Standing Up to the Mouse

Photo by Jack GouldIf you're still looking for signs of the growing power of Latino voters in Orange County, consider the political campaign forming around Duane Roberts. An Anglo, a Green Party member and a community activist, Roberts is running for a seat on the Anaheim Union High School District board. If you remember the board at all, it is likely because one of its members, Anaheim cop Harald Martin, once proposed suing the Mexican government for $50 million—the cost, Martin said, of educating the children of undocumented Mexican workers in the city's schools. The mechanics of his proposal—how he planned to identify such children, for example—were never very clear and the plan was quickly shot down by the federal government. But Roberts thought it illustrated the white school board's contempt for Latinos, who are 51 percent of the district's population, along with the whites (29 percent) and speakers of 67 languages in the district's 16 schools.

“The issue was never children of undocumented workers. The issue was that the board has done nothing to tackle the developers,” Roberts said.

Roberts' target is Disneyland, the city's largest employer. He proposes taxing Disneyland to help pay the $100 million it'll cost to fix worn-out buildings in which he says children of the theme park's low-wage workers are educated.

Unlike many Greens and even Democrats, Roberts has money and organized support. Running against conservatives—two incumbents and three other challengers fighting for two open seats—he says he'll spend $5,000 from his savings. It's a midrange sum in this election, in which Anaheim restaurateur Frank G. Cozza Jr. claims the biggest war chest, $8,600.

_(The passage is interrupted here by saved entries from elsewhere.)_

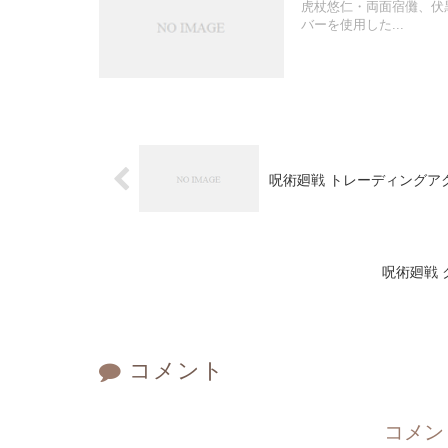
虎杖悠仁・両面宿儺、伏
バーを使用した...
呪術廻戦 トレーディングアクリ
呪術廻戦 
コメント
コメン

More important, Roberts has won endorsements from an Anaheim homeowners association and two unions. When they endorsed Roberts, the Orange County Central Labor Council and Local 681 of the Hotel Employees Restaurant Employees union (HERE) picked a third-party candidate for the first time in their histories. Labor officials said his party affiliation was irrelevant. “He hit the right chords. He talked about reform, ending corporate welfare and accountability in the educational system,” said John F. Earl, assistant to the president of Local 681, which boasts more than 5,000 mostly Chicano members. “He got a better response than most candidates that come before the members.”

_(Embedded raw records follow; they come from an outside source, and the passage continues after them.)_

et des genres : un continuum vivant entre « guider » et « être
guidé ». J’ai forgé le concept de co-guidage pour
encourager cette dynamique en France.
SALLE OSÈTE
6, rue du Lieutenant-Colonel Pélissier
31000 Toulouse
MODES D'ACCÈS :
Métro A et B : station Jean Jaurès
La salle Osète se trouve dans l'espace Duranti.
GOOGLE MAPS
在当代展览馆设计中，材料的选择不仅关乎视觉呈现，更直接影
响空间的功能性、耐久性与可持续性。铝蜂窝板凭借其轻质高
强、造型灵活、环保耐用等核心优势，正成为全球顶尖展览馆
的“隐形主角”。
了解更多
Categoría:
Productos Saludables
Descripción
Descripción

It's possible that the maids and busboys of HERE already knew something of Roberts. Since 1997, Roberts has worked to end police brutality and improve living conditions in Anaheim's impoverished Jeffrey-Lynne neighborhood. Neighborhood activist Art Castillo said he initially was wary of the blond-haired, blue-eyed Roberts. But Roberts quickly proved himself through painstaking research into police-brutality cases and planning issues. Castillo said the research forced City Hall to take Jeffrey-Lynne's residents seriously. “He showed us he cared for the neighborhood by standing with us at scenes of police brutality. He risked himself for us,” Castillo said.

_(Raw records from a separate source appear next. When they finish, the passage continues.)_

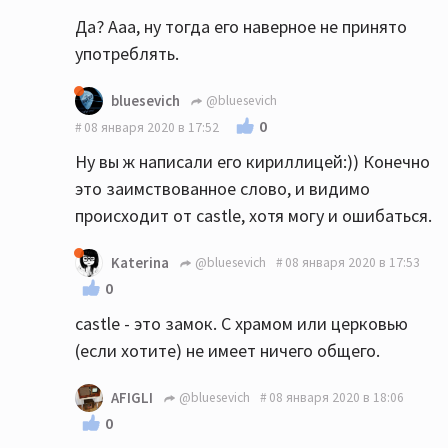
Да? Ааа, ну тогда его наверное не принято
употреблять.
bluesevich
@bluesevich
0
08 января 2020 в 17:52
Ну вы ж написали его кириллицей:)) Конечно
это заимствованное слово, и видимо
происходит от castle, хотя могу и ошибаться.
Katerina
@bluesevich
08 января 2020 в 17:53
0
castle - это замок. С храмом или церковью
(если хотите) не имеет ничего общего.
AFIGLI
@bluesevich
08 января 2020 в 18:06
0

In his campaign, Roberts points to Disney's nearly insatiable demand for low-wage workers. When it opens early next year, Disney's $1.4 billion California Adventure theme park and the businesses that serve it may employ more than 14,000 workers, most of them in low-paying jobs. District staff say they expect the high school population to grow by 800 students per year for the next three years. It'll level off after that—to a whopping 500 additional students per year.

Disneyland says Roberts is wrong. Spokesman Ray Gomez said the park employs just 7 percent of Anaheim's workers, and that two-thirds of that figure is seasonal employment of people not supporting families.

Roberts says that's a cop-out —that Disneyland is the engine of Anaheim's economy and is the prime beneficiary of hundreds of millions in public redevelopment dollars. “Disney receives so much in corporate welfare,” Roberts said. “It's about time they gave back.”

Even if he wins, Roberts knows he'll be on a board in a city in which no public official makes demands of Disneyland. So he'll go straight to the people, he says, with a ballot initiative to tax tourism, a move he figures could raise up to $50 million per year. But that could get him into trouble. Always willing to capitulate to the Mouse, Anaheim officials signed off on a 1996 contract with the theme park in which they bound the city to reimburse Disney if voters should elect to tax admissions at the company's parks. Roberts is unapologetic: “Somebody needs to stand up to these developers.”